Obama's Bracket: Less Interesting Than C-Span

Maybe President Obama had enough excitement with the health care battle, because his NCAA bracket is a snooze-fest.

Where’s the drama? Where’s the intrigue?

The president once again picked the top-seeded tourney team to win the whole NCAA shebang, and has nothing but one and two seeds heading to the Final Four.

His bracket features virtually no upsets -- aside from a few predictable first rounders that everyone's picking -- and he’s got no mid-majors making the Elite Eight.

C’mon, show some gusto, Mr. President.

The prez thinks 13-seed Siena (27-6) will beat 4-seed Purdue (27-5), despite Siena’s lack of quality wins this year. It’s a popular upset pick because the Boilermakers’ Robbie Hummel (F) went down with a knee injury and the team hasn’t been the same since.

Professor Obama also chose the only Ivy League team in the tourney to pull a first round upset against Temple (29-5). 

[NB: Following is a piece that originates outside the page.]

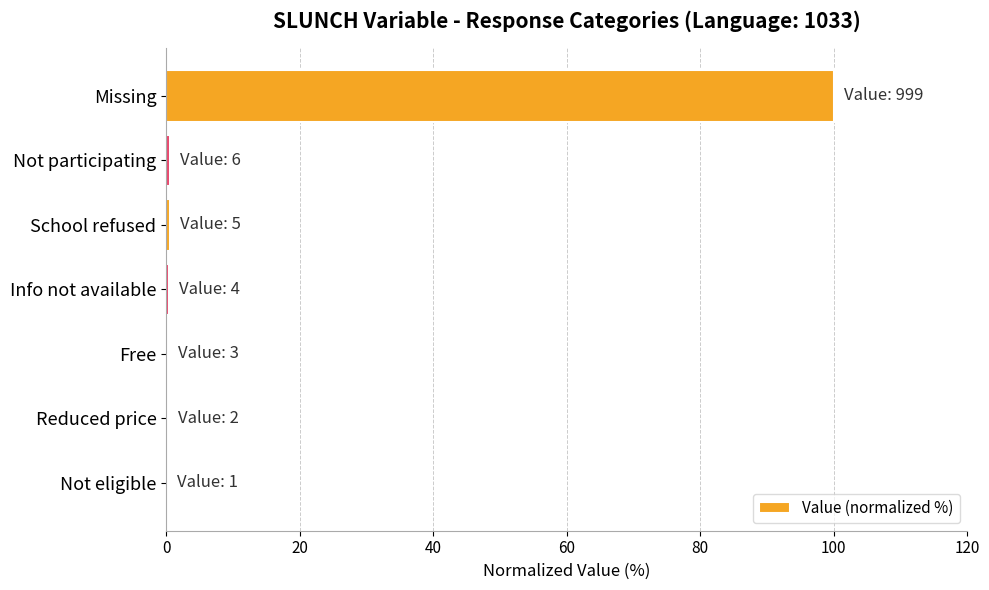

Is it true that the value at Missing is 100.0?

True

This isn’t all that surprising either. Speculation is that Cornell (27-4) got hosed on it’s 12 seed because tournament officials wanted a master-student matchup between Cornell coach Steve Donahue taking on his old boss Fran Dunphy. Cornell probably deserved to go higher because their record was stellar and they took Kansas to the wire early in the season.

Again, yawn city.

Perhaps the one intriguing pick is 13-seed Murray State (30-4) over 4-seed Vanderbilt (24-8). Then again, lots of people are sweating Murray State because they’re so darned fast.

Later rounds get even more boring. Georgetown over Ohio State? Snooze. Kansas State over Syracuse? Gah.

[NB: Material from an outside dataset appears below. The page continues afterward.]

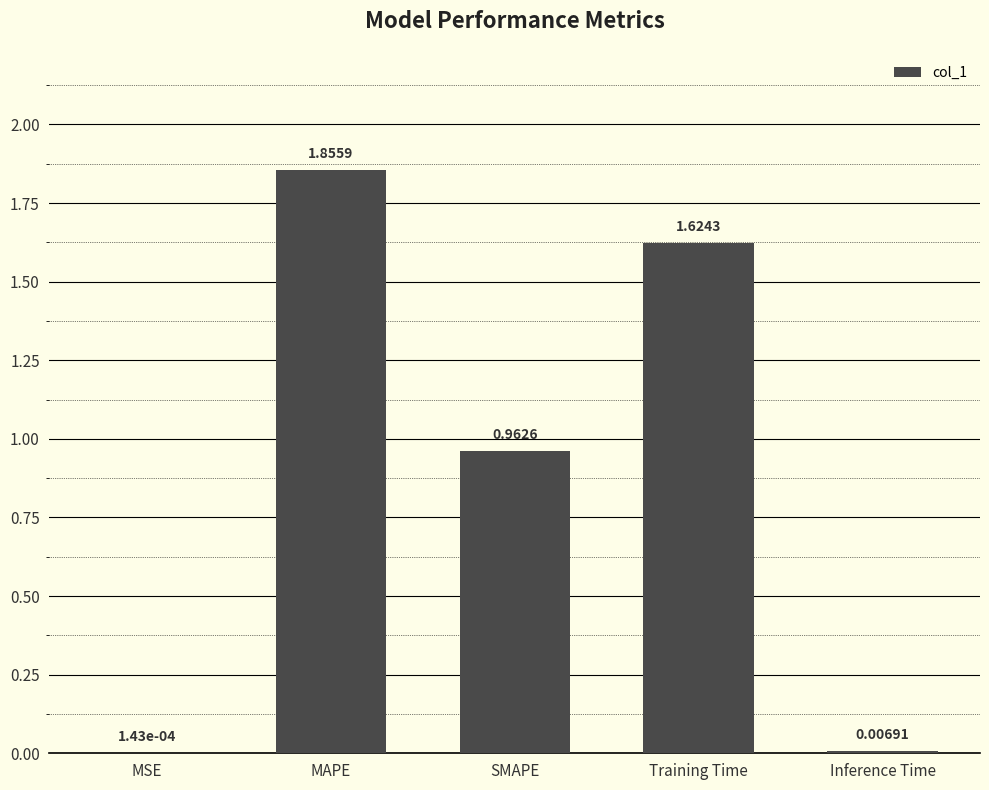

What is the change in value from SMAPE to Training Time?

+0.7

The president even picked Duke to make past the Sweet Sixteen – so say goodbye to any testy exchanges between him and Mike Krzyzewski.

Some questioned whether the president was playing politics with his bracket – not picking teams who reside in districts with congressmen who are on the fence about health care.

That’s not a total stretch.

In picking Georgetown to top Ohio State, the president said: “I’m not trying to win electoral votes in Ohio.”

With picks like these, he's obviously not trying to win his office pool, either.